Food for Thought: As per our afore-mentioned points, an important element of understanding that comes forth is that the process of indexing is largely an un-biased process, free of human prejudice. However, how can such a benign process be an extension of one which is deeply associated with the concept of competition, an inherent and primal quality of human nature? Find the answer in next blog.
Through Your Eyes
Now from the opposite end, when as a user, you type in a query regarding dogs into Google, the Google servers go straight to websites that have information as close as possible to the words you typed in. This is where your website about dogs is and depending on the processes of computing, you might or might not make it into the first 10 search results, because most people just click on one of the websites on the first page, preferably the top 3 or 4. To compute this process, the indexer will have used the information you had given to the web crawler and then place it in a list of all websites with same or similar information. It is after this particular move that the process of valuation begins on the front-end of the Internet, which is essentially the place where the race for search engine dominance is on.

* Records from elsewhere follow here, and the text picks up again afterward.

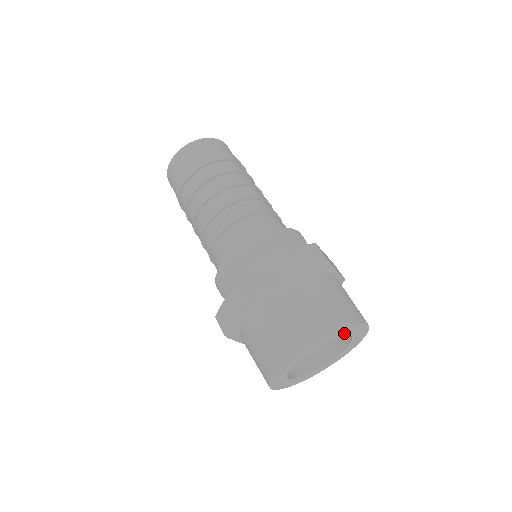
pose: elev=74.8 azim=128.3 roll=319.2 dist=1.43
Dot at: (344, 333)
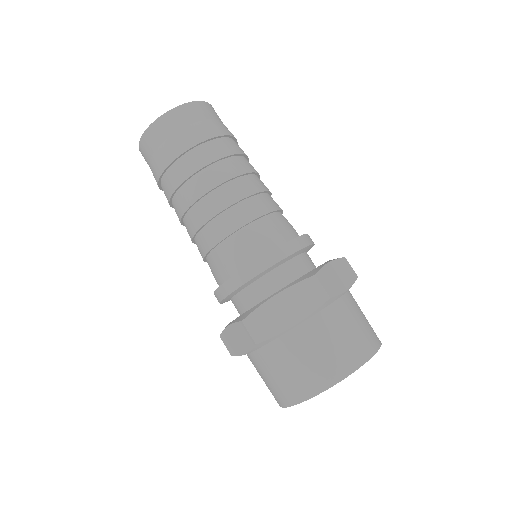
Dot at: occluded
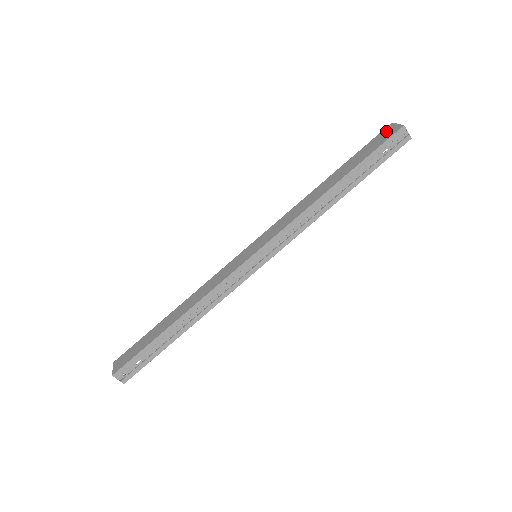
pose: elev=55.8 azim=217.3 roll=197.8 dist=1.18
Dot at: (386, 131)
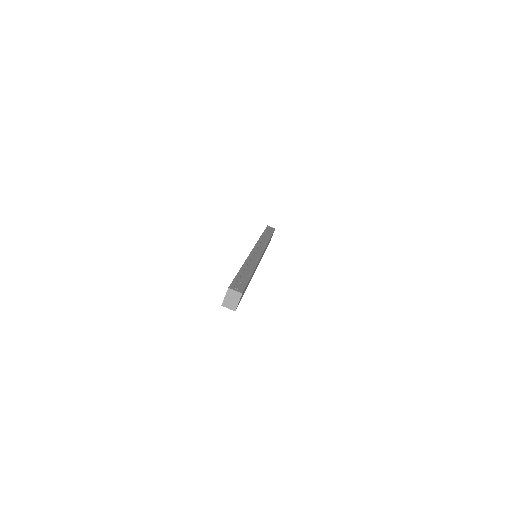
Dot at: occluded
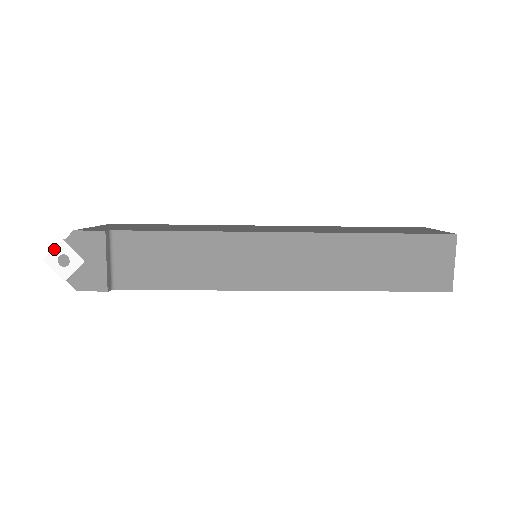
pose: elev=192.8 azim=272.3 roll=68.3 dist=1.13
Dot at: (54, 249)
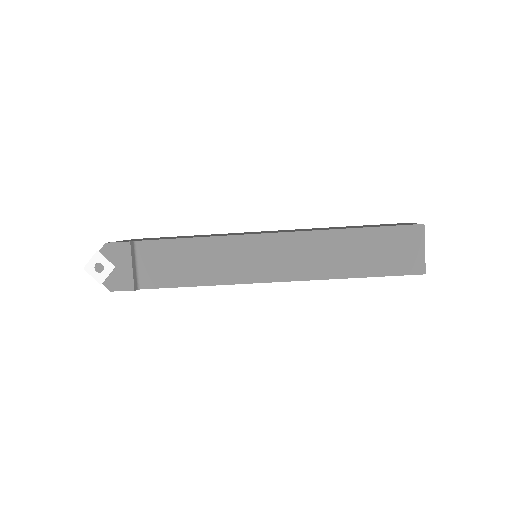
Dot at: (91, 259)
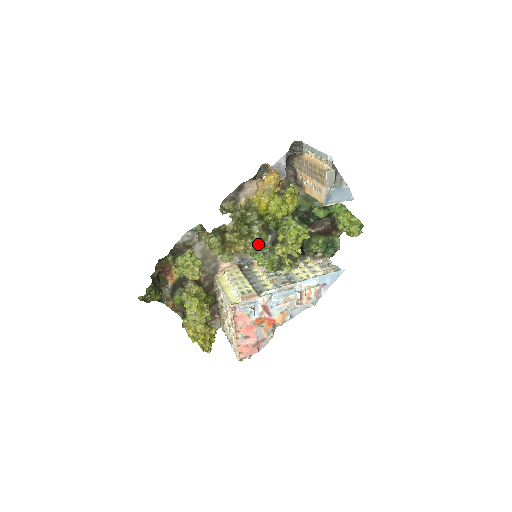
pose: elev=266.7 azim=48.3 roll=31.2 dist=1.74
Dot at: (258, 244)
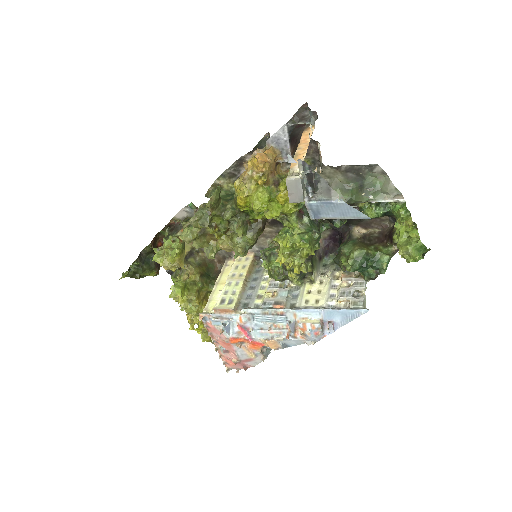
Dot at: (240, 248)
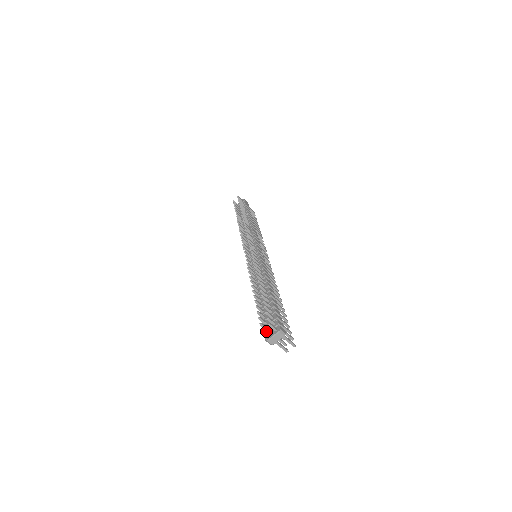
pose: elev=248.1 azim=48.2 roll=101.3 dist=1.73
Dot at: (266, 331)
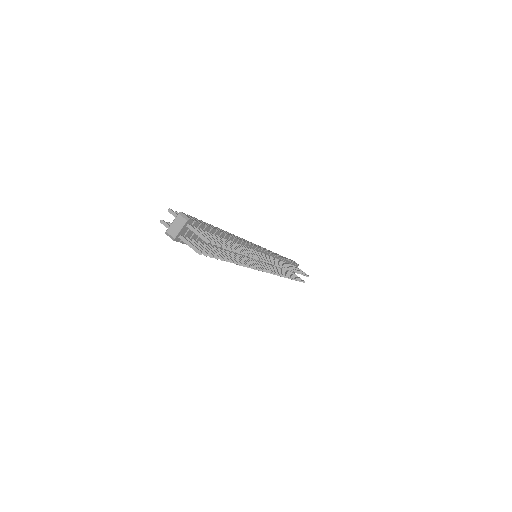
Dot at: occluded
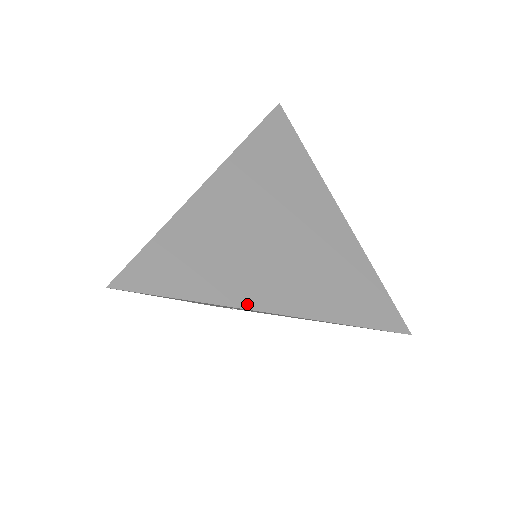
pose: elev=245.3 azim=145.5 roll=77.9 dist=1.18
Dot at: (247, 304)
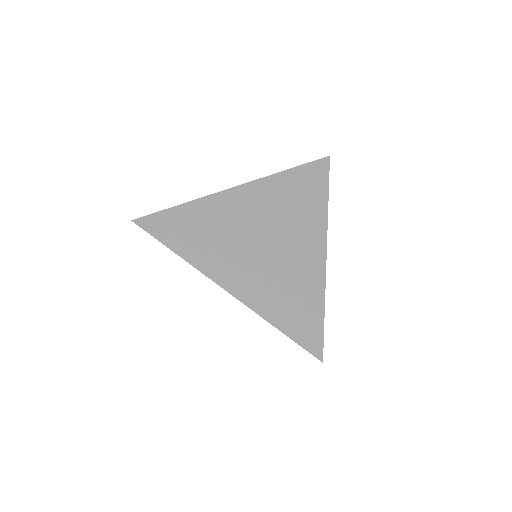
Dot at: (210, 274)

Once the indexer has ranked the pages, it will serve you the websites that it thinks are best matched to suit your needs.
When we say “Indexer”, what we actually mean is a vast network of Google servers that are constantly listing and curating all the information that has been uploaded on the internet so far. That is over a trillion web pages! This network of machines synchronously processes all of this information and makes it useful for the common person who wants to know, anything really. Next time you search for something on Google, see how many seconds it took to produce that many results for you. It tells you that right at the top actually, as a way of showing off its immense precision. Anyway, that is the power of web indexing. A list to contain all lists. “One search engine to find them all, and in the index bind them”. And this search engine, a behemoth of so many machines all working in tandem with each other, churning information on a scale hard to imagine. All of humanity, in one place, so to speak. Constantly. Never ending chatter. A transcript of it all. That’s the Google Index.